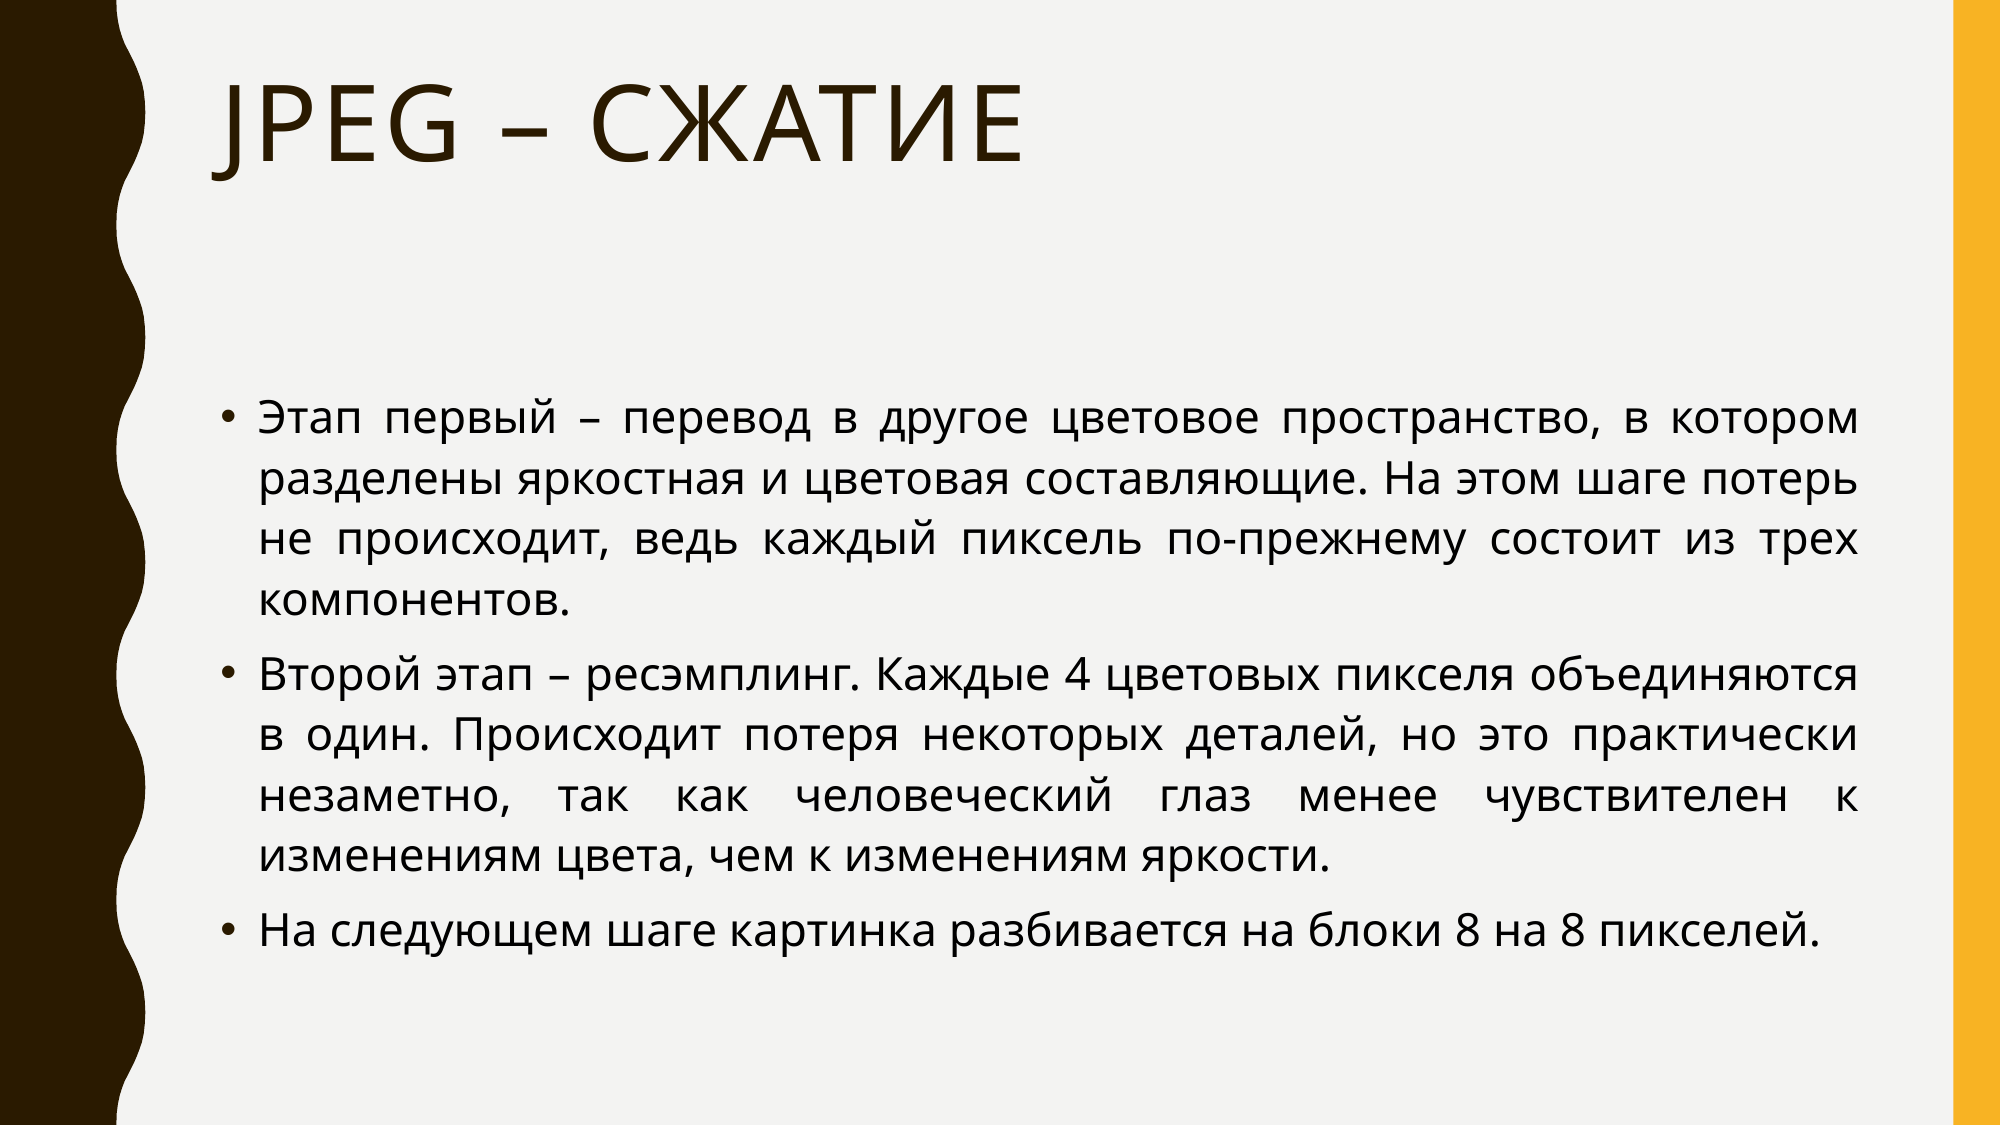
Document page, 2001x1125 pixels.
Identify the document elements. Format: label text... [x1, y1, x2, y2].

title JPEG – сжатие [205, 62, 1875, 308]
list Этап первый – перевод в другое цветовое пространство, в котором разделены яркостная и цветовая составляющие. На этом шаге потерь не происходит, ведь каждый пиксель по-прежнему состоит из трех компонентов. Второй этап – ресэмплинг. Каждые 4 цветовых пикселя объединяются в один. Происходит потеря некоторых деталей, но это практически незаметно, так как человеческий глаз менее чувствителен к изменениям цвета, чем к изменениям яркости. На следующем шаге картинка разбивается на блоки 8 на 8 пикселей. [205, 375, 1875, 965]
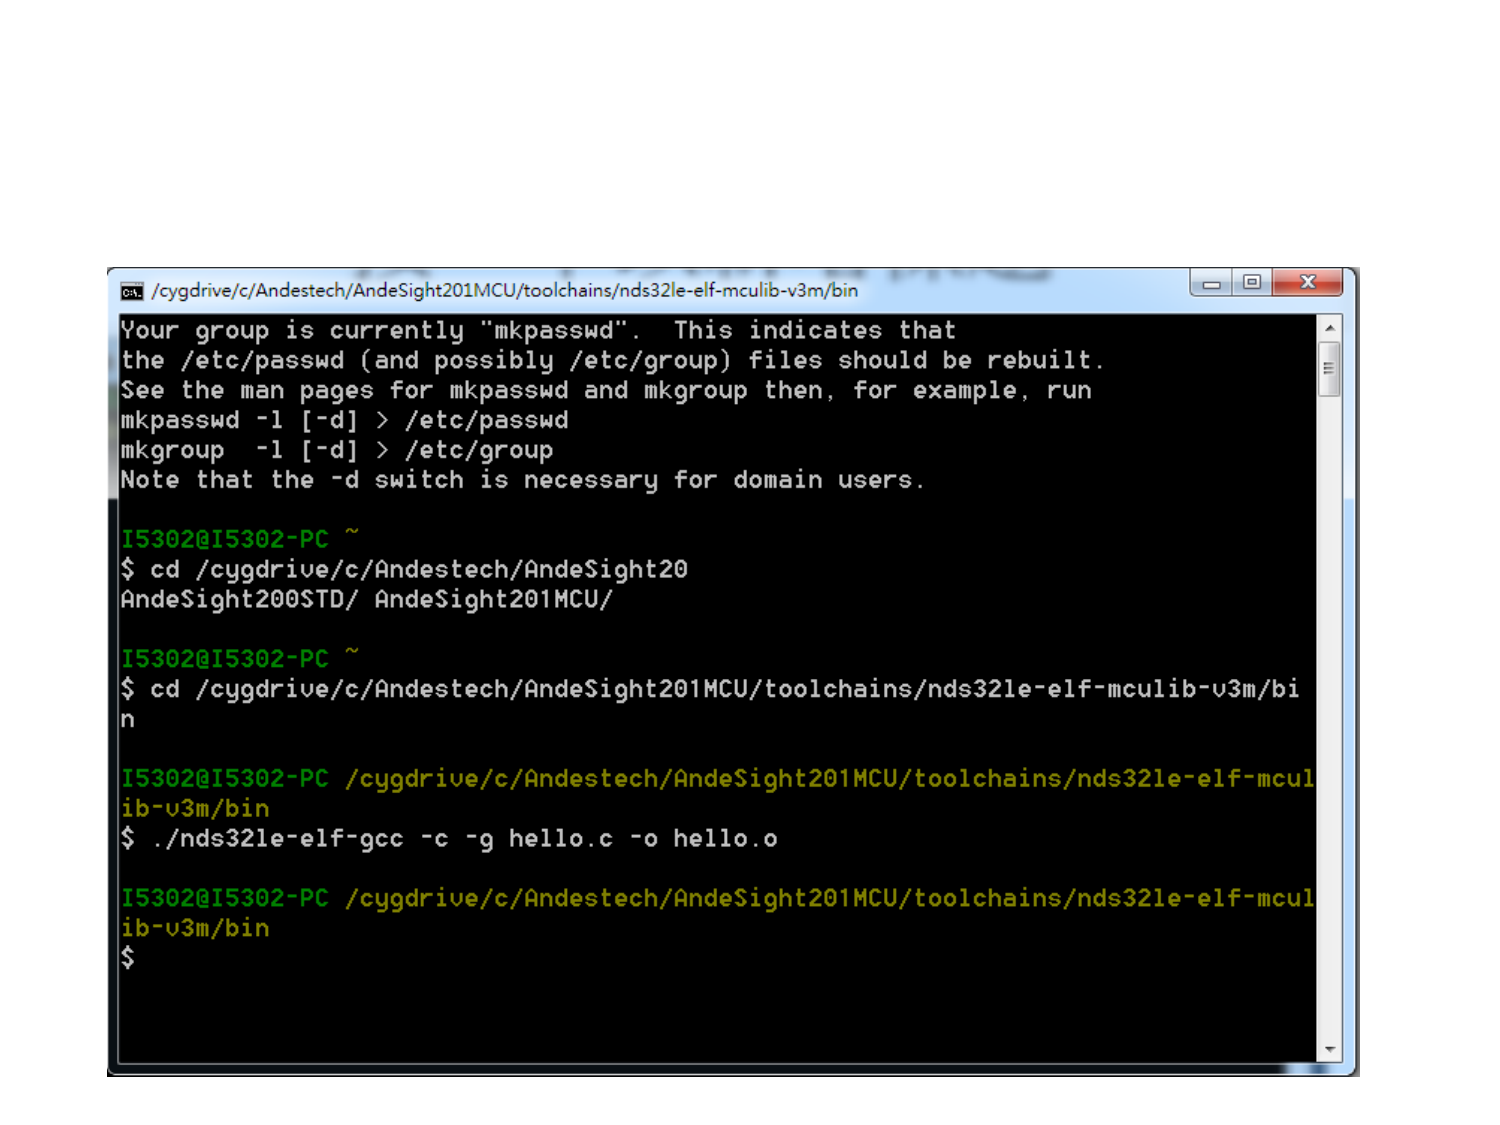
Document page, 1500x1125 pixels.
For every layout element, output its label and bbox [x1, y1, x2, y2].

------------------------------------

(DIRECTIONS FOR THIS TASK) If a line above contains the word "page", list it.

(ANSWER TO THIS EXERCISE)
Document page, 2001x1125 pixels.
Document page, 1500x1125 pixels.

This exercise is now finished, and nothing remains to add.